These are women's voices taken from Eabha O'Farrell's dissertation, Trinity College Dublin. Eabhas used SiSi's research into Private Family Law Assessments in Ireland to inform her analysis of ongoing Coercive Control in the Irish Family Courts. These accounts centre the lived experience of women involved in the Irish Courts system, documenting, in women’s own words, how court processes, child welfare reporting (including Section 32/47 reports), access arrangements, and responses from services can affect safety, wellbeing, and children’s welfare. By presenting these statements together, the section highlights recurring themes raised by participants, such as feeling unheard, blamed, re-traumatised, or left without protection, and makes visible the human impact behind what can otherwise read as procedural or policy language.

Experiences of Women Enduring Continuous Coercive Control in the Irish Family Courts

The courts as a continuation of abuse

When women spoke about family court proceedings, many described the process as something that didn’t interrupt abuse — but reshaped it.

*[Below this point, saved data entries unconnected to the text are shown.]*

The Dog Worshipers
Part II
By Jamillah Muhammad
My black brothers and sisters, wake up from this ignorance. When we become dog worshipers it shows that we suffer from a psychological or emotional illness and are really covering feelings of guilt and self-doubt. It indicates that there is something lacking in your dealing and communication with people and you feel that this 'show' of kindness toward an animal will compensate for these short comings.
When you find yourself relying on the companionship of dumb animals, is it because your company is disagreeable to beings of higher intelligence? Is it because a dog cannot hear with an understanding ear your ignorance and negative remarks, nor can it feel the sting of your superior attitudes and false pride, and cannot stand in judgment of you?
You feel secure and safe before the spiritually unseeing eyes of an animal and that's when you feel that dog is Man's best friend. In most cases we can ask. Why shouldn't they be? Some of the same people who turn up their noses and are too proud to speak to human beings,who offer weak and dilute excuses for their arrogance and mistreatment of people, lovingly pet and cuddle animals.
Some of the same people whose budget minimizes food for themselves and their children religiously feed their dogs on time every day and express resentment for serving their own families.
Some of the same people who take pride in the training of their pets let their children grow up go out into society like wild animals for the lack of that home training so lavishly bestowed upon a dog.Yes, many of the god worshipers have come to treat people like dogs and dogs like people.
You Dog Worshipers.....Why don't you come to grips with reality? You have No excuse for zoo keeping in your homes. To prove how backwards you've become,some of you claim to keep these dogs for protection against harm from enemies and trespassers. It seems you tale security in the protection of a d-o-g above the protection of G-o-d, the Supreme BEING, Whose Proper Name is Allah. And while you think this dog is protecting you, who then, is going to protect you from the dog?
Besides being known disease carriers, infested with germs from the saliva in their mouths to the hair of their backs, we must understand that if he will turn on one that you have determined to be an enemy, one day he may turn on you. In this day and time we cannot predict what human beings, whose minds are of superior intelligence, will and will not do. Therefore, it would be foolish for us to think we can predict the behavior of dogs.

“[It] strengthened the fathers position and his controlling nature.”

“[It] legally enforced some of the abuses that he had been attempting to inflict on us all along in terms of always having a presence to coerce, enforcing endurance, allowing for neglect.”

“In my personal experience, the rights of the father are far superior to the rights of a child to be safe and protected and the voice of the mother who is holding it altogether simply has no place in these proceedings.”

“I was silenced through the incompetence of an assessor and my children put at further risk.”